As I sit in Mr. Biche’s science classroom, staring out at Mt. Washington, I begin to think about blogging versus just commenting. As I look around I am immersed in vocabulary such as ISSO7, blogging, google reader and many other technological words. Although I have a class blog myself, I feel my students are not really blogging yet. My blog tends to be more of myself writing the assignment or topic I would like them to talk about and then my students writing their comments down. My students I feel see it more as another version of their writing journal in which they write paragraphs or essays in response to the questions I leave for them. In talking with Mr. Biche and reading his blog, I am not alone in this feeling here on our team. So, how do I get the students blogging and not just commenting?
Well, for starters Rick and I decided to create learner blogs for our students. We created four blogs and assigned about eighteen students to a blog. Then we sat down and made groups of five to assign students from various blogs who would be in charge of commenting on each other’s blogs in their group. After all this work, I still have no idea how to make the blog grow and become what Rick and I are hoping it to be: a place where students are engaged in conversations about topics having to do with their lessons and interdisciplinary units on the team.

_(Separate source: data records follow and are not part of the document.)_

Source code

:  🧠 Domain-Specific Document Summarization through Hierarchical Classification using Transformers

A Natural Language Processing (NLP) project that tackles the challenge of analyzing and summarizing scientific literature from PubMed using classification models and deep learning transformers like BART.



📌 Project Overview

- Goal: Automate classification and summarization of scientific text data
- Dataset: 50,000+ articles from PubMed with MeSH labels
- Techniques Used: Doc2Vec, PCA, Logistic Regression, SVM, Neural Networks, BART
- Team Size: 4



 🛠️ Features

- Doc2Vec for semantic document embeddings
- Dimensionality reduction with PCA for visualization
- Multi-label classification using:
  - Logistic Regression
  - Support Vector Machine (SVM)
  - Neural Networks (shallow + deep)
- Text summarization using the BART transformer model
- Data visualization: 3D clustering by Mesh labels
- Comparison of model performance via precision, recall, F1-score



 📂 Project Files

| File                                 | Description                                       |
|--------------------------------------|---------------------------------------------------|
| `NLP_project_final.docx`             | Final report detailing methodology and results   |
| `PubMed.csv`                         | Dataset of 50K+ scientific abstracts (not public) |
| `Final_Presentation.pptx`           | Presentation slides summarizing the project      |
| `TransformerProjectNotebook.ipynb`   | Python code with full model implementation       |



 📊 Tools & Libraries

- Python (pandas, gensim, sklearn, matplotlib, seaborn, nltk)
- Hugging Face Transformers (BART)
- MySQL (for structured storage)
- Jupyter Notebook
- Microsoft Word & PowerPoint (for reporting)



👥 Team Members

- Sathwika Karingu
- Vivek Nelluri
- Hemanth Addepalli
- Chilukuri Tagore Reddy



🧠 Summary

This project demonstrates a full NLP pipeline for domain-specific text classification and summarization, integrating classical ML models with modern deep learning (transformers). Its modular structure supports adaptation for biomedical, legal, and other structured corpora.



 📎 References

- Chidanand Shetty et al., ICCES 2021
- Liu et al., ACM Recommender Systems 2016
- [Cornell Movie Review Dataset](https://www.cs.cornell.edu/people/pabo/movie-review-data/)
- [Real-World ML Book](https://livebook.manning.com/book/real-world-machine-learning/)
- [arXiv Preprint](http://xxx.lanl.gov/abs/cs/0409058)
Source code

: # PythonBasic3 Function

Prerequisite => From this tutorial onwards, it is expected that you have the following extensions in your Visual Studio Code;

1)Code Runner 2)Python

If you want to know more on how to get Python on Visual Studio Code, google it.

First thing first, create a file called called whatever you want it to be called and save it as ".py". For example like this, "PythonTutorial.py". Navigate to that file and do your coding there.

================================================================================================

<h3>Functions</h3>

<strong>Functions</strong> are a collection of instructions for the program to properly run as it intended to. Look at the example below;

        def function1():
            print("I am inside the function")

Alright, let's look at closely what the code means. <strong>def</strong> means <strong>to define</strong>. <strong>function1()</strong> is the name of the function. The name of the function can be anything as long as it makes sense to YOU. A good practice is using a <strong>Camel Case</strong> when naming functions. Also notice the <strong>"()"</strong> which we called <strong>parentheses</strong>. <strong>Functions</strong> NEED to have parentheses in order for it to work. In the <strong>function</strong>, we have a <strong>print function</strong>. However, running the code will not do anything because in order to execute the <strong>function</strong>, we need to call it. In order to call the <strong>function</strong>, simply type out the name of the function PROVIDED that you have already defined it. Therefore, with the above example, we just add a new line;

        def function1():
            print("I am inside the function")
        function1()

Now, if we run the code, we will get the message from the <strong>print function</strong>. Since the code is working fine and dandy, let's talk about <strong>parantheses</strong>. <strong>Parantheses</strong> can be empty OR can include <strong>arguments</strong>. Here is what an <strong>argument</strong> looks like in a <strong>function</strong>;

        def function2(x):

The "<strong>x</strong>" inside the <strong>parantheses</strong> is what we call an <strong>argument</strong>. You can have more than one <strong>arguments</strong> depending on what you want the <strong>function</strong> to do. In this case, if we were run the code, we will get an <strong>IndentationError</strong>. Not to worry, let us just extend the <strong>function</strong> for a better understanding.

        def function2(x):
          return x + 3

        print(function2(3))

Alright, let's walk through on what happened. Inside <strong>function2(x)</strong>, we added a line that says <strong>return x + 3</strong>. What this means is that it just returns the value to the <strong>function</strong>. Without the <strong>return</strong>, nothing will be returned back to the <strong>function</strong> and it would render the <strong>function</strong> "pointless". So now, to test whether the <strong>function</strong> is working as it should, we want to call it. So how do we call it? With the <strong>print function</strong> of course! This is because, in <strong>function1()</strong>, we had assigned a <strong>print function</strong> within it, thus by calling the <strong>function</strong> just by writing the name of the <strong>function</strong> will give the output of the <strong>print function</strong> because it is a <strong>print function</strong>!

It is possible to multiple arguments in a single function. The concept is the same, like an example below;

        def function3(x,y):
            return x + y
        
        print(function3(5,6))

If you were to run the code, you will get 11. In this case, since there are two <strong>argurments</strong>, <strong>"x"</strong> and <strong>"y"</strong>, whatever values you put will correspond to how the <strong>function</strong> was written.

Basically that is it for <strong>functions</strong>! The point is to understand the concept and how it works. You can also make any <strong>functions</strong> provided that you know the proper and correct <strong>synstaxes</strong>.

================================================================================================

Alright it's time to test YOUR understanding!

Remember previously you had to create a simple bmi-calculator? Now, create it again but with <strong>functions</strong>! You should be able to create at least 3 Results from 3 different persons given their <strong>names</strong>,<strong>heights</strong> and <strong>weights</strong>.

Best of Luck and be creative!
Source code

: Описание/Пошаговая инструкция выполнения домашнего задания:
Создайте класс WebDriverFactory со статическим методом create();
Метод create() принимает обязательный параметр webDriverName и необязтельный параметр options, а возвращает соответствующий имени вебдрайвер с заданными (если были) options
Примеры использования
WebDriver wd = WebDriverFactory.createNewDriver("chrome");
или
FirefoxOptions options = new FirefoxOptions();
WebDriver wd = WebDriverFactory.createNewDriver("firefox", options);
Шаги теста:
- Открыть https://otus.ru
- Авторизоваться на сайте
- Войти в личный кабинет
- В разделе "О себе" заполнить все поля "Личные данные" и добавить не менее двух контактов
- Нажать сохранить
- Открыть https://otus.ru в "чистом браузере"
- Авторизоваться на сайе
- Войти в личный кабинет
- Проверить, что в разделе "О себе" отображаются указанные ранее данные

Konrad Glogowski has a blog called Proximal Development and in it he talks about Growing a Blog. He states that
“In education, however, the product – the grade, the final draft, the test mark – still often takes precedence over the process of learning – the sense of personal journey without which the final destination is meaningless. What is even worse is that many of our students are very comfortable with that idea. To them, school is often about “playing the game.”
How do we get students to stop playing the game and begin conversing with each other through blogging? I feel that in order to truly blog the students will need to open their minds, be willing to put in the extra effort, and write meaningful posts that will intrigue and illicit conversation. Being eighth graders, this is a hard task to accomplish.